L’Ecole de danse de Carlo Goldoni, traduction de Françoise Decroisette, mise en scène de Clément Hervieu-Léger

L’Ecole de danse de Carlo Goldoni, traduction de Françoise Decroisette, mise en scène de Clément Hervieu-Léger

 Monsieur Rigadon, maître de danse, ouvre la première scène de cette comédie, en s’adressant à ses élèves et, en particulier, à Felicita : « Allons, la tête haute, le buste dégagé. Les pointes, un peu plus cambrées, s’il vous plaît. Regardez-moi ces genoux, chaque jour un peu plus laids ! Et vous voulez vraiment danser le pas-de-deux ? Danser, vous ! Que la peste vous étouffe ! La tête un peu plus haut, vous dis-je, un peu plus haut. N’ai-je pas raison de me plaindre ? »
Vers la fin, l’art de la danse semble passer au second plan, malgré ses exigences et il suggère à ses élèves un autre objectif de vie : «Il faut trouver un protecteur mais sans que l’amour s’en mêle ». Mais tout l’inverse se produira: chacune et chacun trouveront leurs moitiés.
Denis Podalydès apporte à ce personnage qui peut sembler odieux et profiteur, un profil tendre et poétique et il nous touche : « O coup inattendu ! Etrange destinée ! Ils m’abandonnent tous. Il ne me reste plus à présent qu’à jouer, et à chanter tout seul la gigouillette. N’espérez pas faire fortune en trichant. Qui sème dans les broussailles, ne récolte que des ronces; un rossignol ne peut pondre une corneille. Et à la fin de la danse, celui qui a voulu s’enrichir sur le dos des autres, essuie les quolibets”.

© Agathe Poupeney
© Agathe Poupeney

Auparavant, le maître montre, dans une pantomime caricaturale irrésistible, ce que devrait être un pas de deux classique. Pour Carlo Goldoni, cette école de danse est seulement un endroit où se croisent plusieurs destinées. Avec un seul but : trouver l’amour. La scénographie signée Éric Ruf nous plonge joliment dans un univers qu’aurait peint Edgar Degas. Le pianiste Philippe Cavagnat, accompagnateur de cours de danse, rythme cette œuvre à l’écriture… un peu légère.
Mais les comédiens, sont justes, parfois à contre-emploi, même si ce terme a disparu de la vénérable maison depuis longtemps!

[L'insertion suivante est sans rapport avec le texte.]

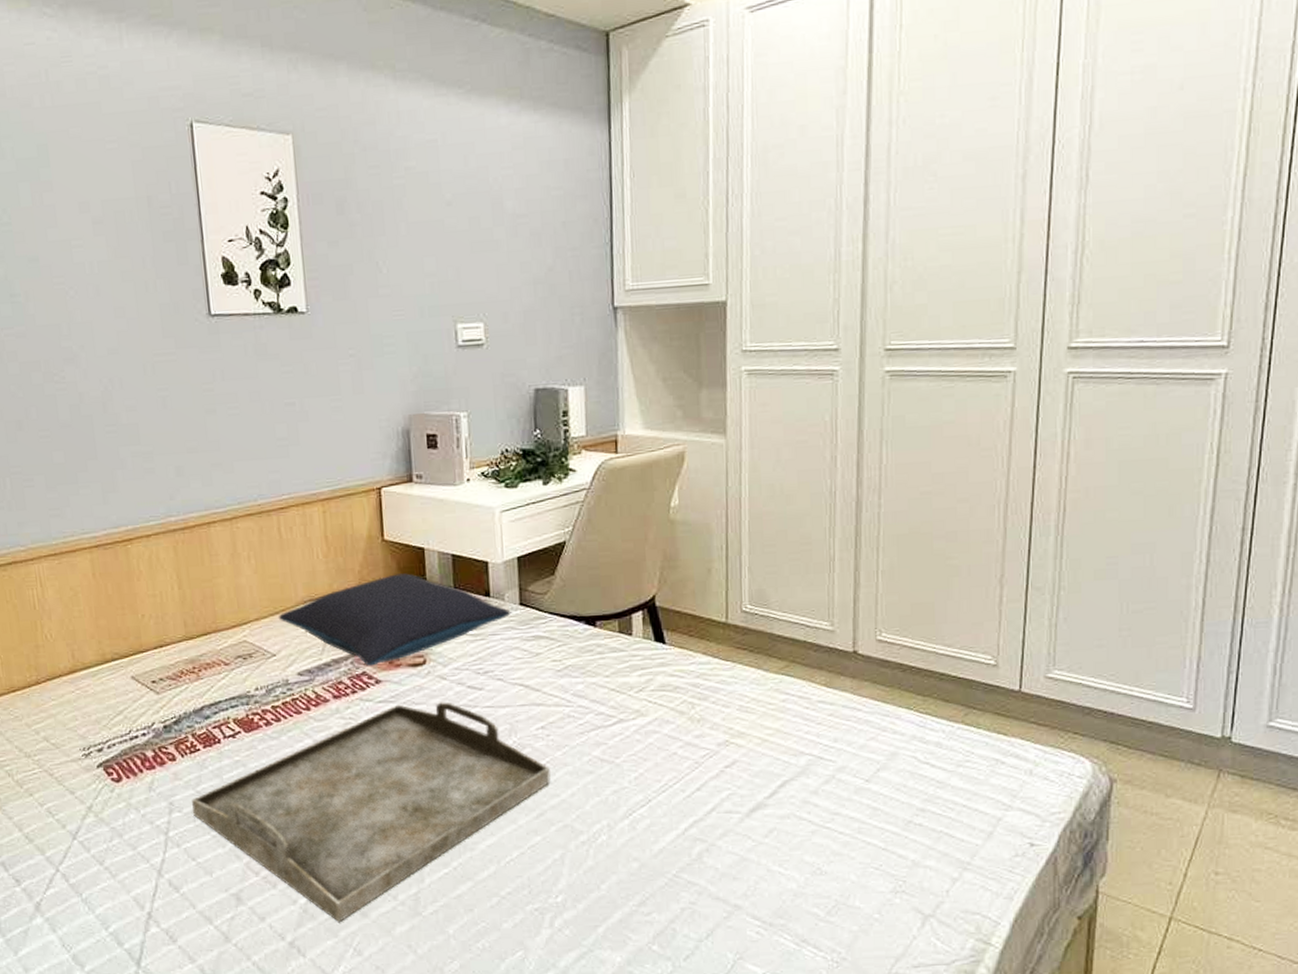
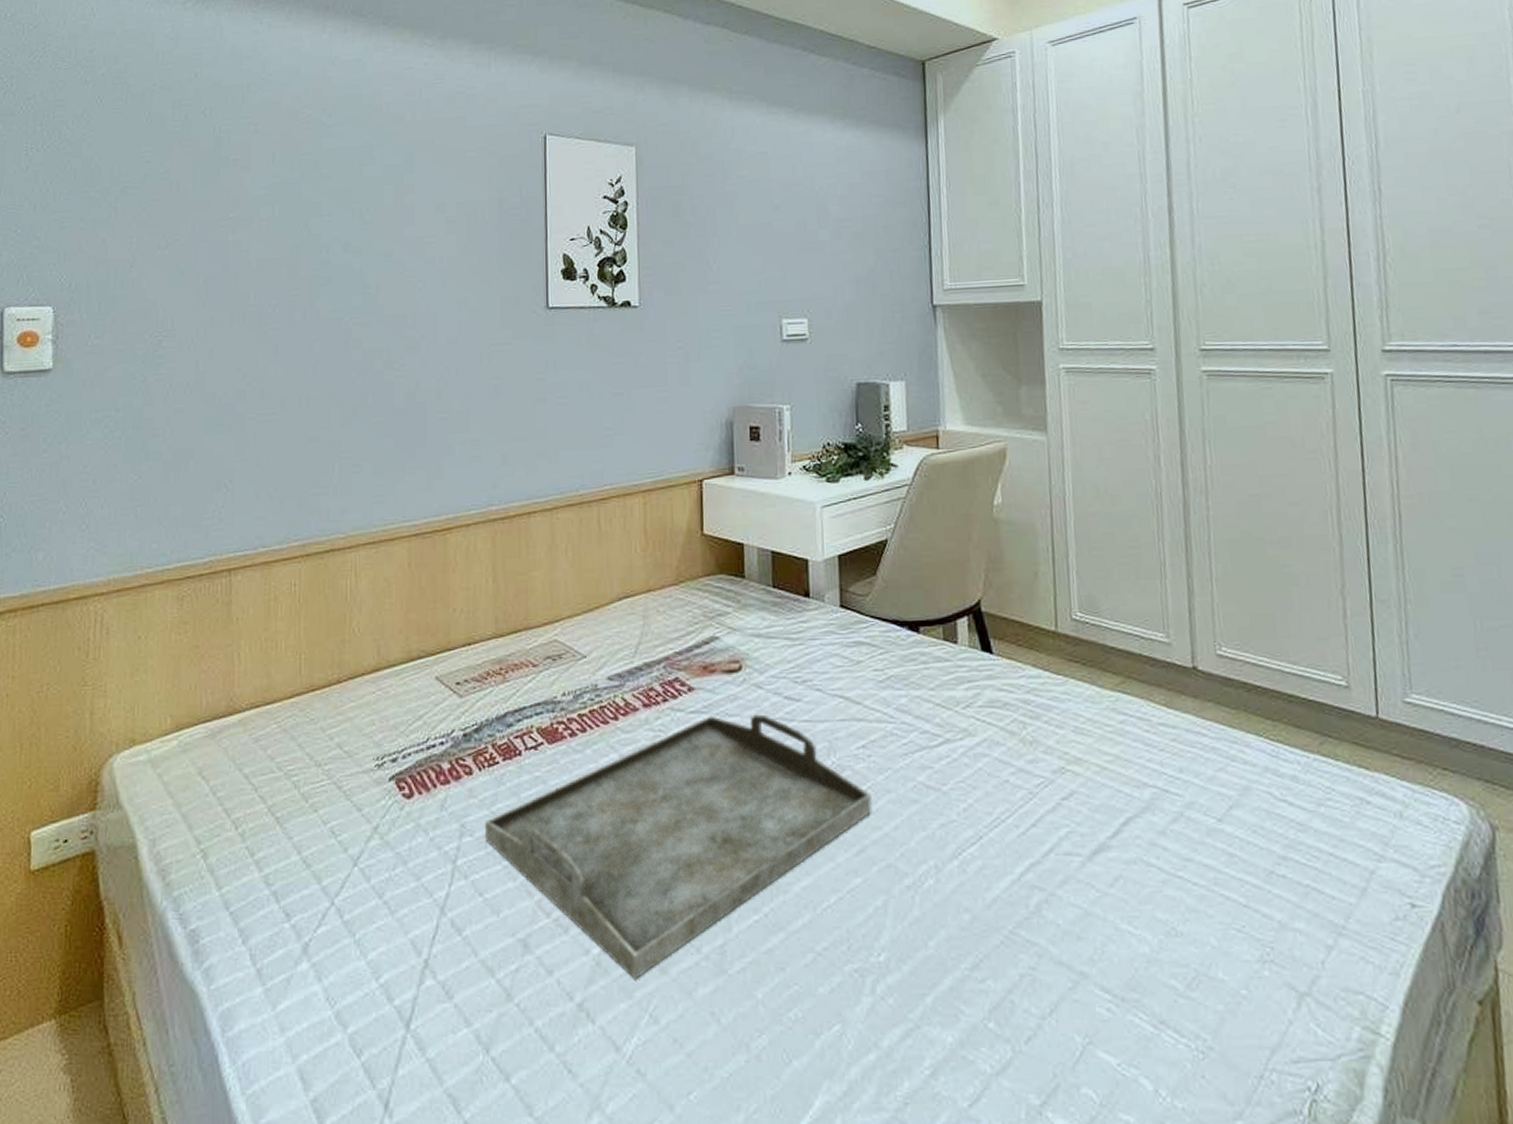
pillow: present [278,573,511,666] -> none [591,570,831,671]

Entre la scène d’exposition et la dernière, une succession de moments où se construisent les liens amoureux entre les personnages avec, au centre, une potentielle destinée artistique contrariée. Le metteur en scène y voit une vraie modernité et selon lui, la pièce est donc intéressante. « L’École de danse soulève des sujets brûlants qui traversent notre métier: les rapports hommes-femmes, le statut d’égérie…Plus, je la travaille, plus je suis marqué par ce qu’elle interroge, en lien avec le délitement actuel du paysage théâtral: la condition de l’artiste, ce qui fédère, le courage de la nouvelle génération pour s’engager dans un métier souvent précaire.  Le maître nourrit des relations d’emprise, la mère vit de sa fille qu’elle jette dans les mains du professeur, l’imprésario et le courtier ressemblent aux agents actuels. Il est rare, dit Clément Hervieu-Léger, de trouver de telles pièces sur la fabrique de l’art”.
Une occasion d’aller découvrir une œuvre peu jouée du maître italien, ici traduite en prose par Françoise Decroisette (le texte original est en vers). 

Jean Couturier


Jusqu’au 3 janvier, Comédie Française, 1 place Colette, Paris (Ier). T. : 01 44 58 15 15.